On Fri May 28 08:37:50 2010, mark@summersault.com wrote:
Show quoted text> Thanks for the report, Gerv.
>
> Could you review the related RFCs for us to review what they have to
> say when charsets should or should not be added to content-type
> headers?
Hmm. Sorry for the delay. I don't get email on changes (having used
OpenID) and I can't see a "profile" or similar link in RT where I can
add an email address...
Here are some bits of relevant text:
RFC 2616 (HTTP), section 3.4.1:
http://www.w3.org/Protocols/rfc2616/rfc2616-sec3.html
"3.4.1 Missing Charset
Some HTTP/1.0 software has interpreted a Content-Type header without
charset parameter incorrectly to mean "recipient should guess." Senders
wishing to defeat this behavior MAY include a charset parameter even
when the charset is ISO-8859-1 and SHOULD do so when it is known that it
will not confuse the recipient.
Unfortunately, some older HTTP/1.0 clients did not deal properly with an
explicit charset parameter.
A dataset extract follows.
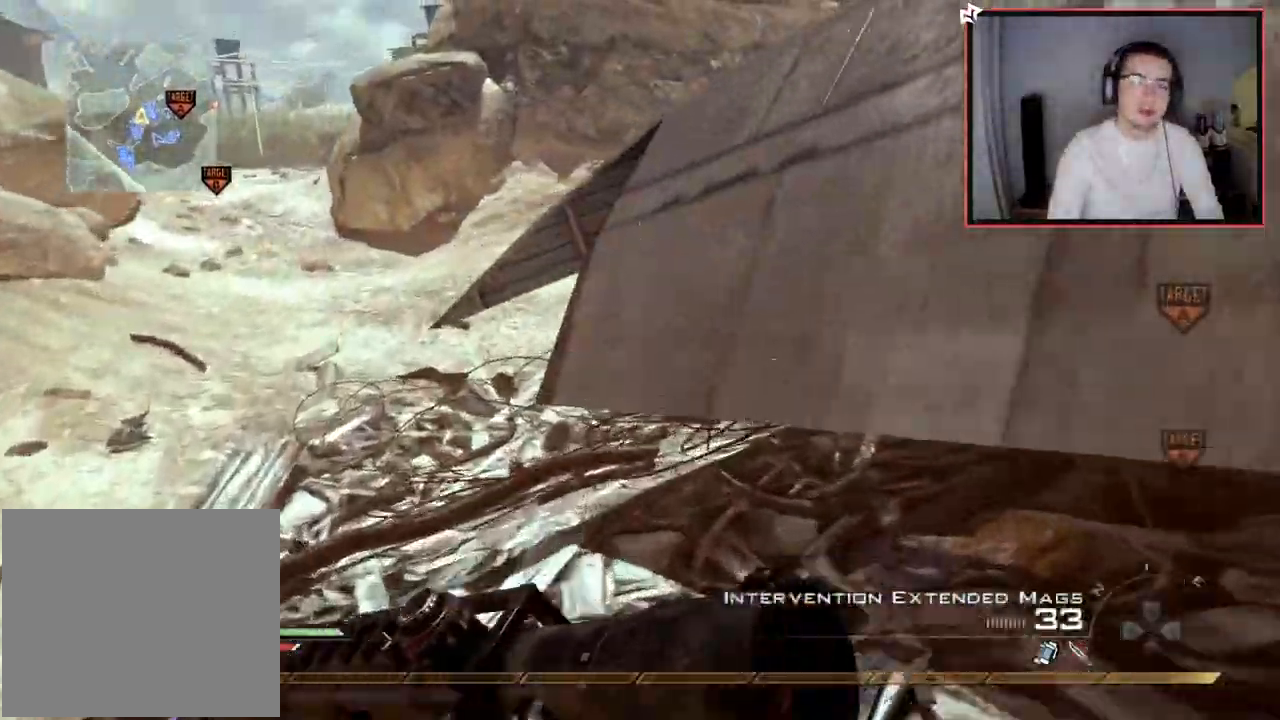
{"buttons": ["L3"], "left_stick": "up", "right_stick": "right", "events": [[66, "CROSS", "down"], [116, "SQUARE", "down"], [133, "left_stick", "center"], [183, "CROSS", "up"], [200, "SQUARE", "up"], [283, "left_stick", "up"], [433, "L3", "down"], [483, "right_stick", "right"]]}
HTTP/1.1 recipients MUST respect the charset
label provided by the sender; and those user agents that have a
provision to "guess" a charset MUST use the charset from the
content-type field if they support that charset, rather than the
recipient's preference, when initially displaying a document. See
section 3.7.1."
Section 3.7.1 states, in part:
"The "charset" parameter is used with some media types to define the
character set (section 3.4) of the data. When no explicit charset
parameter is provided by the sender, media subtypes of the "text" type
are defined to have a default charset value of "ISO-8859-1" when
received via HTTP. Data in character sets other than "ISO-8859-1" or its
subsets MUST be labeled with an appropriate charset value."
RFC 4627 (JSON) says:
http://www.ietf.org/rfc/rfc4627.txt
"JSON text SHALL be encoded in Unicode. The default encoding is UTF-8."
It then talks about sniffing the stream to be able to tell if other
encodings have, in fact, been used. Ick.
So one could argue:
"Types other than text types are supposed to have a canonical
representation defined when they are registered. For JSON, the canonical
representation is "Unicode", and the defined method of determining the
character set is by sniffing the first four bytes of the stream."
Or one could argue:
"My word, that's horrible. Add a charset parameter, for the love of Pete!"
As for XML, the situation is more clear. RFC 3023 says:
http://www.rfc-editor.org/rfc/rfc3023.txt
"3.2 Application/xml Registration
MIME media type name: application
MIME subtype name: xml
Mandatory parameters: none
Optional parameters: charset
Although listed as an optional parameter, the use of the charset
parameter is STRONGLY RECOMMENDED, ..."
So that's at least one non-text type where a charset should be added.
In general, I suspect most XML MIME types (and there are _a_lot_) have
this attitude to charsets. People need to be able to set this parameter.
Do you need more from me here?
Gerv